Submartingales and Supermartingales

Definition (Submartingale and Supermartingale)

Let [math](\Omega,\F,(\F_n)_{n\geq0},\p)[/math] be a filtered probability space. A stochastic process [math](X_n)_{n\geq0}[/math] is called a submartingale (resp. supermartingale) if

[math]\E[\vert X_n\vert] \lt \infty[/math] for all [math]n\geq 0[/math]
[math](X_n)_{n\geq 0}[/math] is [math]\F_n[/math]-adapted.
[math]\E[X_n\mid \F_m]\geq X_m[/math] a.s. for all [math]m\leq n[/math] (resp. [math]\E[X_n\mid \F_m]\leq X_m[/math] a.s. for all [math]m\leq n[/math])

A stochastic process [math](X_n)_{n\geq 0}[/math] is a martingale if and only if it is a submartingale and a supermartingale. A martingale is in particular a submartingale and a supermartingale. If [math](X_n)_{n\geq0}[/math] is a submartingale, then the map [math]n\mapsto \E[X_n][/math] is increasing. If [math](X_n)_{n\geq 0}[/math] is a supermartingale, then the map [math]n\mapsto \E[X_n][/math] is decreasing.

Example

Let [math](\Omega,\F,(\F_n)_{n\geq0},\p)[/math] be a filtered probability space. Let [math]S_n=\sum_{j=1}^{n}Y_j[/math], where [math](Y_n)_{n\geq1}[/math] is a sequence of iid r.v.'s. Moreover, let [math]S_0=0[/math], [math]\F_0=\{\varnothing,\Omega\}[/math] and [math]\F_n=\sigma(Y_1,...,Y_n)[/math]. Then we get

[[math]] \E[S_{n+1}\mid\F_n]=S_n+\E[Y_{n+1}]. [[/math]]

If [math]\E[Y_{n+1}] \gt 0[/math], then [math]\E[S_{n+1}\mid\F_n]\geq S_n[/math] and thus [math](S_n)_{n\geq 0}[/math] is a submartingale. On the other hand, if [math]\E[Y_{n+1}] \lt 0[/math], then [math]\E[S_{n+1}\mid\F_n]\leq S_n[/math] and thus [math](S_n)_{n\geq 0}[/math] is a supermartingale.

Proposition

Let [math](\Omega,\F,(\F_n)_{n\geq0},\p)[/math] be a filtered probability space. If [math](M_n)_{n\geq 0}[/math] is a martingale and [math]\varphi[/math] is a convex function such that [math]\varphi(M_n)\in L^1(\Omega,\F,(\F_n)_{n\geq 0},\p)[/math] for all [math]n\geq0[/math], then

[[math]] (\varphi(M_n))_{n\geq 0} [[/math]]

is a submartingale.

Questions:
(A) In the passage on submartingales, what property does the map from n to the expected value of X_n have when the process is a submartingale?
(B) List the conditions that the passage on submartingales requires of a stochastic process for it to be called a submartingale.
(C) Write out the stretch of the passage on submartingales from "Submartingales and Supermartingales" through "all [math]m\leq n[/math])", swapping "stochastic process" for "random process".

Data under study:
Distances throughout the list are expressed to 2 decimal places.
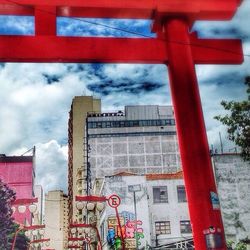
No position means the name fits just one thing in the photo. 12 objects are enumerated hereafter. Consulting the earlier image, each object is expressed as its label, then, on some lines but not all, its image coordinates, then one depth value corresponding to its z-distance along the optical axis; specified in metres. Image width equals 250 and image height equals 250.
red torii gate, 7.96
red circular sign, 16.88
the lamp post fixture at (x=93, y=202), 17.02
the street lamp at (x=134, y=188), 29.66
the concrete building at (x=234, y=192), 24.39
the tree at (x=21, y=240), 34.65
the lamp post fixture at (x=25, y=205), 18.56
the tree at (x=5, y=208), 23.03
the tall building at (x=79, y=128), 69.54
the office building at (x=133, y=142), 55.28
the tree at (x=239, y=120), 12.20
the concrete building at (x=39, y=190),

Exercise answers:
(A) It is increasing.

(B)
- E[|X_n|] < ∞ for all n ≥ 0
- (X_n) for n ≥ 0 is F_n-adapted
- E[X_n | F_m] ≥ X_m almost surely for all m ≤ n

(C)
Submartingales and Supermartingales

Definition (Submartingale and Supermartingale)

Let [math](\Omega,\F,(\F_n)_{n\geq0},\p)[/math] be a filtered probability space. A random process [math](X_n)_{n\geq0}[/math] is called a submartingale (resp. supermartingale) if

[math]\E[\vert X_n\vert] \lt \infty[/math] for all [math]n\geq 0[/math]
[math](X_n)_{n\geq 0}[/math] is [math]\F_n[/math]-adapted.
[math]\E[X_n\mid \F_m]\geq X_m[/math] a.s. for all [math]m\leq n[/math] (resp. [math]\E[X_n\mid \F_m]\leq X_m[/math] a.s. for all [math]m\leq n[/math])